The starting point for an analysis is often summary statistics, such as the mean or the median. For some of these you’re going to want it more precisely, more timely or cut by thinner segments. When the data gets too volatile to report on it’s a good time to re-frame the descriptive statistics as a predictive problem.

Businesses often have a lot of reporting around important metrics cut by key segments. Monthly average revenue per customer by industry. Weekly average sales per salesperson by territory. Percentage of daily website visits that bounce by traffic source.

Some of these may have a large impact on decisions, but the data is quite sparse and the imprecision means the business can’t make a timely decision. Where do we need to recruit more salespeople? What stock do we need to increase the supply of? Should we keep spending on our marketing campaign to drive consideration?

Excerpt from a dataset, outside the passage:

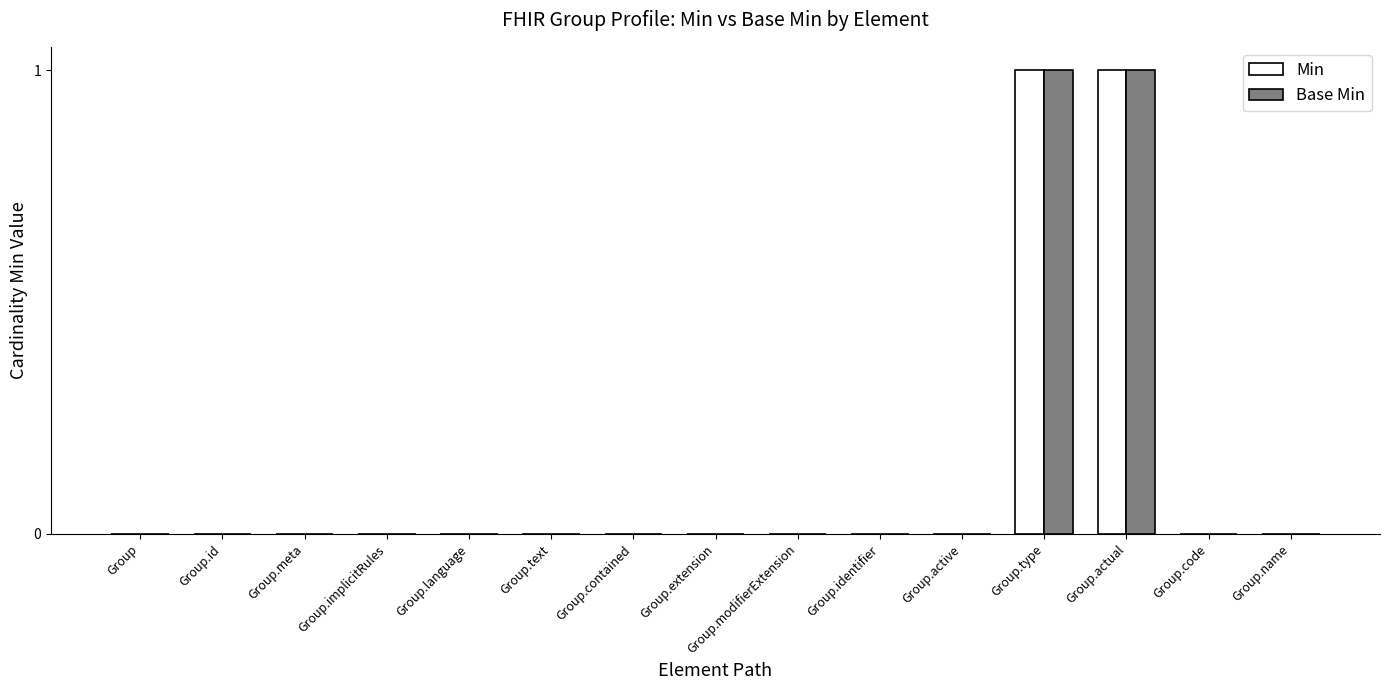

The Min series shows 0 at Group.name. True or false?

True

You can re-frame these descriptive statistics as predictive problems. The mean and median are the constants that minimise mean squared error and mean absolute error respectively. For example the weekly average sales per salesperson by territory could be considered the model: sales ~ week x territory. That is we treat each week and territory as independent and fit a constant model to each.

But you know that the weeks aren’t independent. A traditional approach to this is to apply a time series forecasting method. Another approach is to model over relevant factors related to each week; such as sales and budget cycles that have a large impact on sales.

You also know the sales territories aren’t independent. Some of the sales territories are very close together, and will have similar characteristics. Maybe you know some characteristics of territories, such as the types and density of customers they contain that impact sales.

You could combine all this to create a more accurate model of sales. Your previous segmentation is a good baseline, and by testing on a holdout set of the latest week you could determine whether your model is actually better at predicting sales. This could mean a better understanding of the potential return on investment of putting more salespeople in certain territories, or allow better incentive setting.

There is a danger here that the models will sometimes be wrong. Especially in turbulent times, very different to the history they’ve been trained on, they will confidently mispredict. They’re also harder to interpret and explain; they require building trust with stakeholders.

But if the models will inform decisions that lead to significantly better outcomes they may be worth the risk and complexity.